The Girl with the Whooping Cough is a play written by Stanislaus Stange in 1910. Adapted from a French farce, the show featured dialogue that was condemned as indecent by many contemporary reviewers. The play's appearance on Broadway was suppressed when New York City officials threatened not to renew the operating license of the theater.

==Plot==
The story follows the misbehaviors of Regina (Valeska Suratt) as she passes whooping cough to the numerous men she kisses. In the final act, her amours land her in divorce court, where she performs a dance routine borrowed from Suratt's vaudeville act.

==Broadway production and suppression==
After early performances in Trenton, New Jersey, producer Al Woods brought the play to Broadway, with sultry vaudeville actress Valeska Suratt in the lead role. It opened at the New York Theatre on April 25, 1910. Trenton police had attended a rehearsal and declared the play fit for performance after some mild censorship, but when it came to New York, Mayor William Jay Gaynor viewed it less favorably. Hearing rumors about the play's content, he reviewed a script beforehand and found nothing objectionable in it. When the production went live, he received complaints that made him suspect he had not been given an accurate script. He decided to send stenographers to take notes on its content. They reported back that the actors had "interpolated" salacious elements into the performance.

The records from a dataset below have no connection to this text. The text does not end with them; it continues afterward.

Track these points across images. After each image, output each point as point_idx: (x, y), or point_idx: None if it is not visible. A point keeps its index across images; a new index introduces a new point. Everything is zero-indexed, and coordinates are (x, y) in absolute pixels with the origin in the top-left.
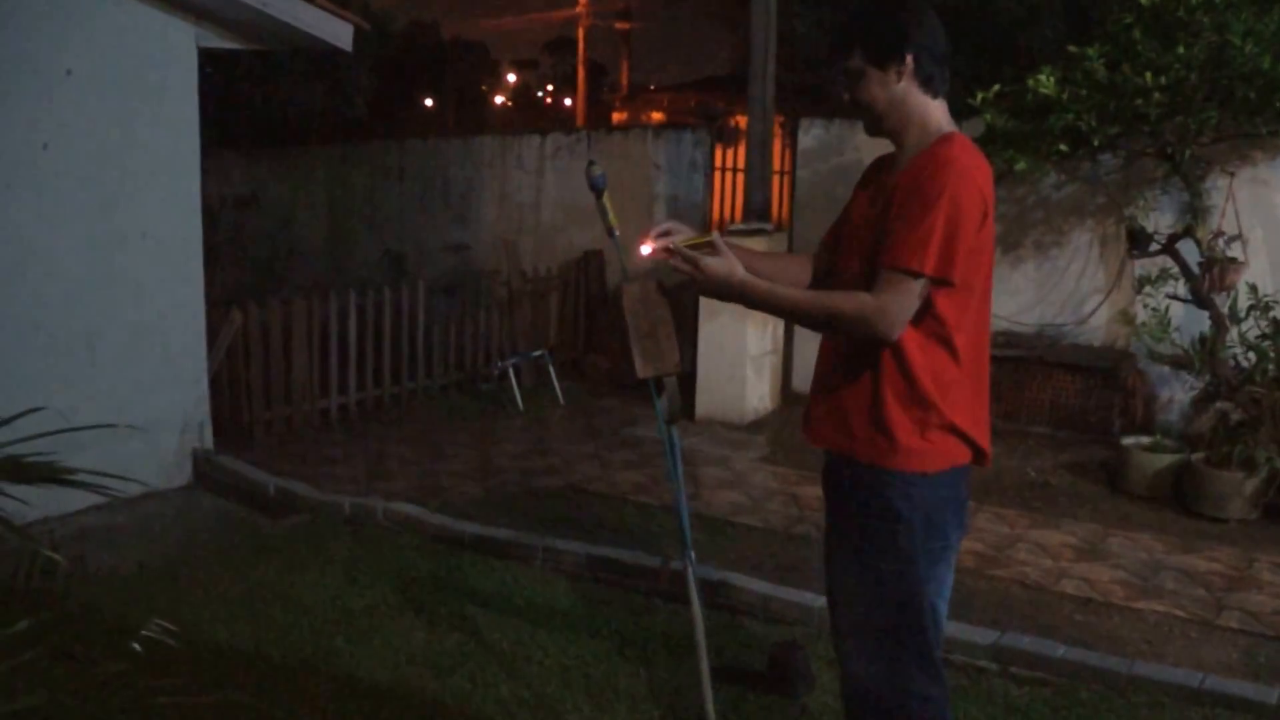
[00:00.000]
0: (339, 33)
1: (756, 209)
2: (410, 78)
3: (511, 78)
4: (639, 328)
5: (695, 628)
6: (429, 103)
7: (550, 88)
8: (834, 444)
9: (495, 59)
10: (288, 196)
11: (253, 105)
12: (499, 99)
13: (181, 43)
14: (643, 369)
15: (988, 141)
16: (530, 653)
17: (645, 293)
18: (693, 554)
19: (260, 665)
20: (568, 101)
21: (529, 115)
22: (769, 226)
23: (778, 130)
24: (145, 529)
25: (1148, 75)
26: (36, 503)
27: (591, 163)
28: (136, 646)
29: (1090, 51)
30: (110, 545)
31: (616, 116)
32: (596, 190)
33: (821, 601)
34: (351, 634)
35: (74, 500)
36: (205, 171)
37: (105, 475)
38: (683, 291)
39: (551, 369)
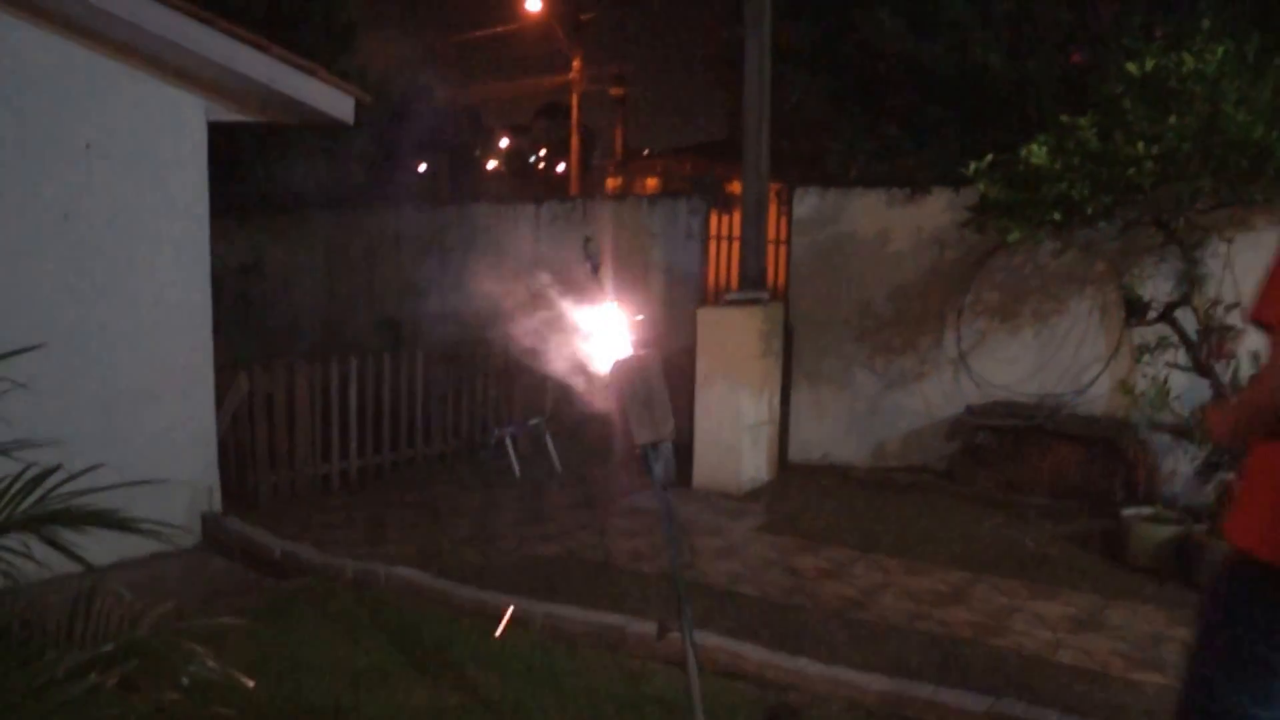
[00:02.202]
0: (341, 106)
1: (752, 277)
2: (405, 144)
3: (504, 143)
4: (635, 396)
5: (691, 685)
6: (421, 168)
7: (543, 152)
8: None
9: (488, 124)
10: (288, 264)
11: (256, 174)
12: (491, 164)
13: (193, 116)
14: (640, 435)
15: (982, 211)
16: (530, 714)
17: (643, 364)
18: (689, 611)
19: (272, 716)
20: (560, 167)
21: (521, 181)
22: (765, 295)
23: (773, 198)
24: (159, 587)
25: (1139, 144)
26: (56, 562)
27: (588, 239)
28: (185, 681)
29: (1082, 121)
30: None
31: (611, 182)
32: (594, 264)
33: (816, 668)
34: (356, 691)
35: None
36: (210, 239)
37: (160, 524)
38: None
39: (548, 437)
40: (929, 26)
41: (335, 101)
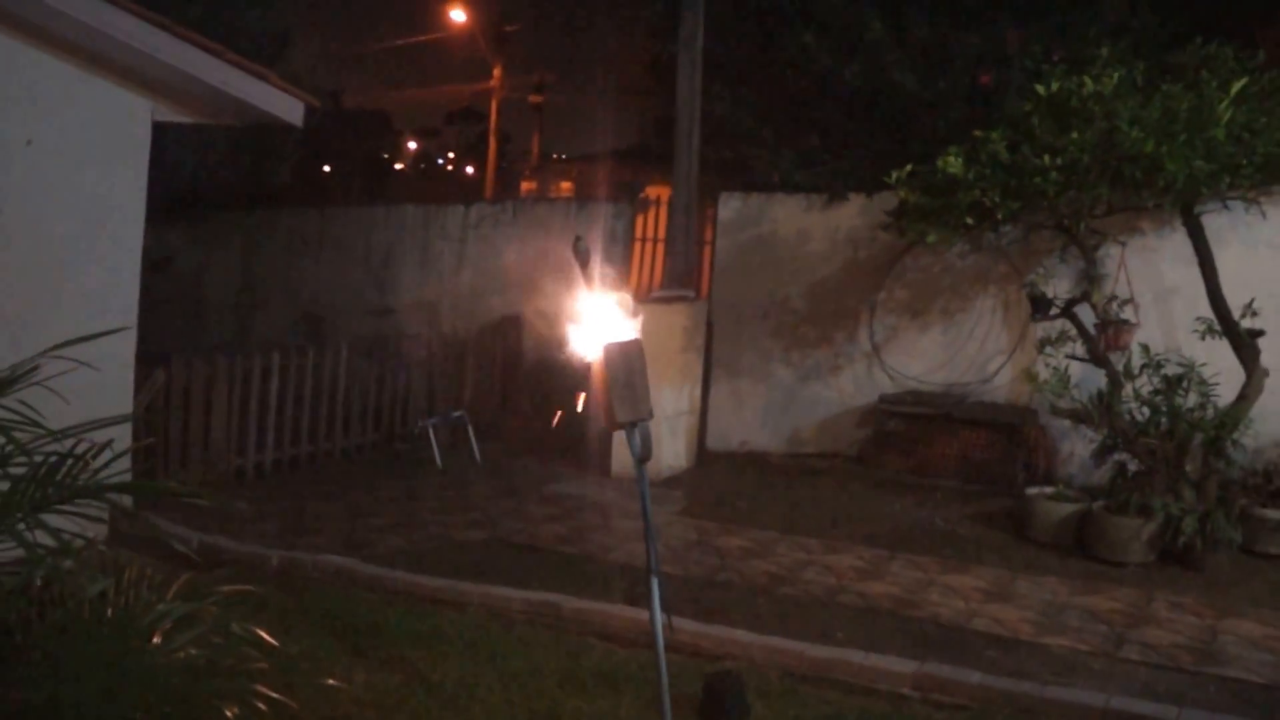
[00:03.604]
0: (290, 109)
1: (678, 276)
2: (320, 146)
3: (412, 145)
4: (618, 380)
5: (656, 641)
6: (326, 169)
7: (451, 155)
8: None
9: (397, 128)
10: (203, 260)
11: (181, 171)
12: (399, 166)
13: (137, 116)
14: (621, 415)
15: (901, 215)
16: (473, 690)
17: (625, 350)
18: (657, 580)
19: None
20: (469, 170)
21: (432, 183)
22: (690, 293)
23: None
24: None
25: (1045, 157)
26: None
27: (578, 238)
28: (218, 641)
29: (993, 135)
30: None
31: (526, 186)
32: (583, 261)
33: (751, 638)
34: (291, 676)
35: None
36: None
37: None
38: None
39: (469, 429)
40: (849, 47)
41: (285, 105)
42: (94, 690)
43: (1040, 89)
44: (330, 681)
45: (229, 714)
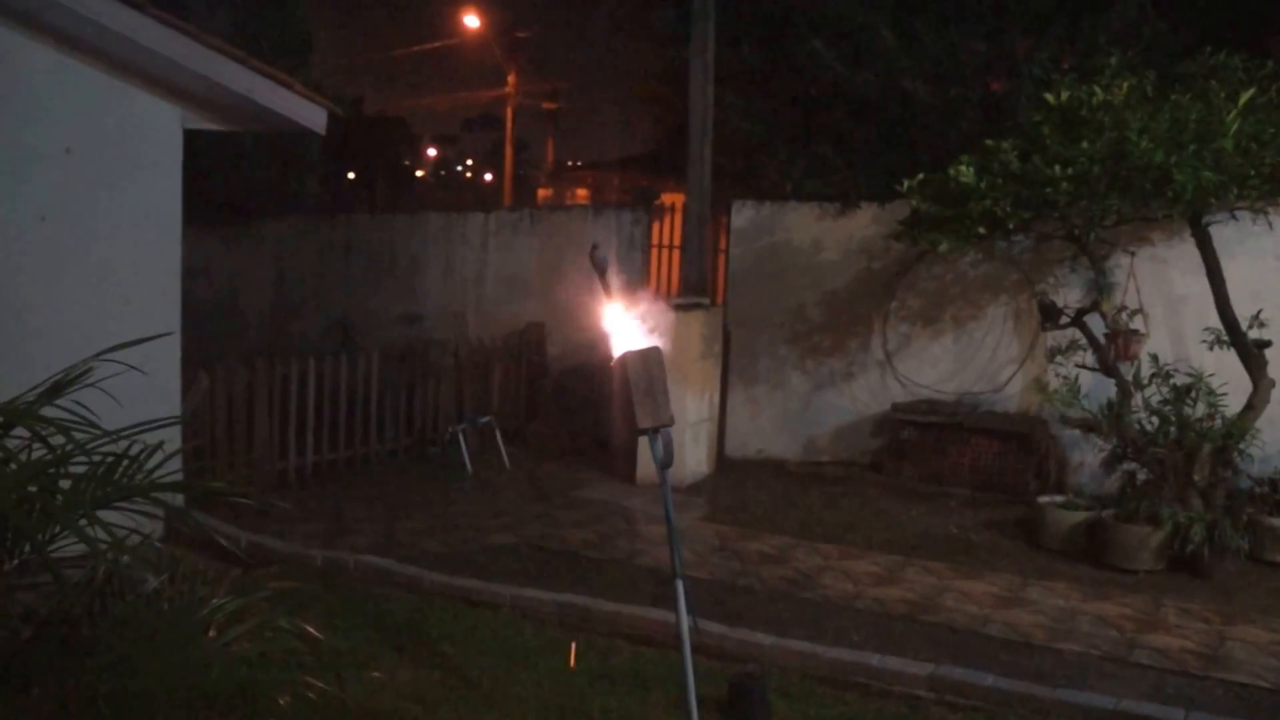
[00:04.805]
0: (314, 117)
1: (694, 283)
2: (344, 153)
3: (432, 152)
4: (639, 387)
5: (682, 642)
6: (351, 176)
7: (470, 162)
8: None
9: (416, 134)
10: (236, 268)
11: (213, 181)
12: (419, 173)
13: (169, 124)
14: (642, 421)
15: (913, 224)
16: (508, 687)
17: (645, 357)
18: (681, 583)
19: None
20: (488, 176)
21: (449, 189)
22: (706, 300)
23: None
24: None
25: (1056, 166)
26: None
27: (595, 246)
28: (268, 635)
29: (1005, 145)
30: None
31: (542, 193)
32: (600, 269)
33: (771, 640)
34: (341, 671)
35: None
36: None
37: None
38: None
39: (498, 434)
40: (859, 55)
41: (309, 113)
42: (158, 680)
43: (1050, 98)
44: (375, 675)
45: (282, 703)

Based on this evidence, Gaynor asked New York City Police Commissioner William F. Baker to suppress the play. On May 6, 1910, Baker contacted the theater's management company, Klaw & Erlanger. He threatened that if the play was not stopped, he would refuse to renew the theater's operating license, which expired at the end of April. Abraham L. Erlanger promised to cancel the show, but Woods did not agree. After unsatisfactory meetings with Baker and Gaynor, Woods went to the New York Supreme Court on May 9, 1910, to get an injunction preventing the police from closing down the play. The judge gave Woods the order he requested, but while it prevented the authorities from interfering with the show directly, it did not compel them to renew the license for the theater. Left with no home for his production, Woods was forced to shut it down.

Notwithstanding the objections from Woods, Gaynor's actions garnered a positive response from the press. A column in The New York Times said his actions were guided by "common sense and good taste". When the show headed to other cities, Gaynor threatened to write other mayors to warn them against it.

==Reception==
The play was "unmercifully damned by the critics", according to theater scholar Gerald Bordman. The Trenton True American described the performances there as "disgustingly vulgar". A brief review of the Broadway opening from The New York Times called it "stupid", although the reviewer found some humor in the performance of supporting player Dallas Welford. Drama critic George Jean Nathan called it "nauseating and ... disgusting in its futile efforts to be risqué".

When the play went on the road after being shut down in New York, the Philadelphia Times declared it "coarse", "vulgar" and not worthy of any "self-respecting person".